#### Available records:
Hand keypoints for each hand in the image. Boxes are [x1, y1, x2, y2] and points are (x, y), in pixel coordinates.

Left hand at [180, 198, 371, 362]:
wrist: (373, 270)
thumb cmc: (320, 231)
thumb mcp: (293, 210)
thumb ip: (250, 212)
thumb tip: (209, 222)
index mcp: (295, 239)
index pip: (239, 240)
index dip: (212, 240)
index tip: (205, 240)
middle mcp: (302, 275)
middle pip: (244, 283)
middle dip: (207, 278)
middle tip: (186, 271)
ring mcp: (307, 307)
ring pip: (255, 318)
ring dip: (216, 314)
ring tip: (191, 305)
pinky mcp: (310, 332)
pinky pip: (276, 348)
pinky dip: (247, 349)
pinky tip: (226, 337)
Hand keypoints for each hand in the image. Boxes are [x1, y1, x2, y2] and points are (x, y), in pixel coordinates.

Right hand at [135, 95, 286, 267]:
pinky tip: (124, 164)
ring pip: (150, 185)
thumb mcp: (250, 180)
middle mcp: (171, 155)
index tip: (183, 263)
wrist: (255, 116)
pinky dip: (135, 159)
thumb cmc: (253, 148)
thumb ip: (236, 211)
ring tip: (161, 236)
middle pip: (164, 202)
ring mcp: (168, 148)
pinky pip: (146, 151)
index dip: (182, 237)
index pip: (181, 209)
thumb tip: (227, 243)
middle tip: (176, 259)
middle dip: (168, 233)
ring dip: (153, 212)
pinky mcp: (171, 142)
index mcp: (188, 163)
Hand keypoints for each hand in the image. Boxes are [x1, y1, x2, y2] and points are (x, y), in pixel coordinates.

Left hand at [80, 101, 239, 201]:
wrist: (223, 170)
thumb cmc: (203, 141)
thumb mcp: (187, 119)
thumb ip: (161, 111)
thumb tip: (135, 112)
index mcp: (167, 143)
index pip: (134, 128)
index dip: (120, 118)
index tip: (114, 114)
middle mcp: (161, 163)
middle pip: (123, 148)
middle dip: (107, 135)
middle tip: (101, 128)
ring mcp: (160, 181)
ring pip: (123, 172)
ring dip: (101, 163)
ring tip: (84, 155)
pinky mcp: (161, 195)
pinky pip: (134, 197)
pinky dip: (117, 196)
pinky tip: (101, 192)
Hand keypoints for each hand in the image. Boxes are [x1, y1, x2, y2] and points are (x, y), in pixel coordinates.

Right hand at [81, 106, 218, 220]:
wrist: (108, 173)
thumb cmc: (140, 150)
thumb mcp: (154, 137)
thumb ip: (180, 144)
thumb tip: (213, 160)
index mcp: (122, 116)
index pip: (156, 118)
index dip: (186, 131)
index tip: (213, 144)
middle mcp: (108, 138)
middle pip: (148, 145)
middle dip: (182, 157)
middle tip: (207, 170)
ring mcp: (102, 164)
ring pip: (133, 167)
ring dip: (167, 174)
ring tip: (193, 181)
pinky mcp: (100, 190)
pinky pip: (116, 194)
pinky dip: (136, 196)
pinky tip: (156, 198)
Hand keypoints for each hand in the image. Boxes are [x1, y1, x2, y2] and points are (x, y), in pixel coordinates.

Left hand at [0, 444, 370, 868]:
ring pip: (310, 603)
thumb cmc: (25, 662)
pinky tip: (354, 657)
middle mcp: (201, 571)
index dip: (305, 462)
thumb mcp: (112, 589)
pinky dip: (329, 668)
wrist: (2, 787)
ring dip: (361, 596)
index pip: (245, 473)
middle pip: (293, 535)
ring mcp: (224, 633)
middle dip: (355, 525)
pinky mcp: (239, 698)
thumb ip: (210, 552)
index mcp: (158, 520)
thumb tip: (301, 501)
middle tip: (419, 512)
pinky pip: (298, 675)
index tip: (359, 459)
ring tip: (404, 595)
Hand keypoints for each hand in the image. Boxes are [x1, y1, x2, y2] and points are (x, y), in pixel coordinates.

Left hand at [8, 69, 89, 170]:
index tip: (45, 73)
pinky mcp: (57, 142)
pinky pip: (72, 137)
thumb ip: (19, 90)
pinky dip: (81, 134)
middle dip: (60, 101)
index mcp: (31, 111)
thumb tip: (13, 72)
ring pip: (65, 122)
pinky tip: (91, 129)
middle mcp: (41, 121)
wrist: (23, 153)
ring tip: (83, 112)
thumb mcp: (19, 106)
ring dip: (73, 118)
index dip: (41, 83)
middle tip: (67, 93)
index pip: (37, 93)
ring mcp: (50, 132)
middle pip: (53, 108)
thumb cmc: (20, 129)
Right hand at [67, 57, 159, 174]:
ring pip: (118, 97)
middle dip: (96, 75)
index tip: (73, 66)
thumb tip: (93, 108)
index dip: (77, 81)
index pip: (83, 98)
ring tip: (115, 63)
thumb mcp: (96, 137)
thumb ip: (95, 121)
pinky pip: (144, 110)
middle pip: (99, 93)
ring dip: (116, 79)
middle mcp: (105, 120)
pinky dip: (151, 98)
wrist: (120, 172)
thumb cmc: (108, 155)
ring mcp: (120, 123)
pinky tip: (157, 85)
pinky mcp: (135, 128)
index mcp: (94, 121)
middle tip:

#### Problem description:
Nothing but a number should be given: how many lines of the material contain "Right".

#### Task answer:
3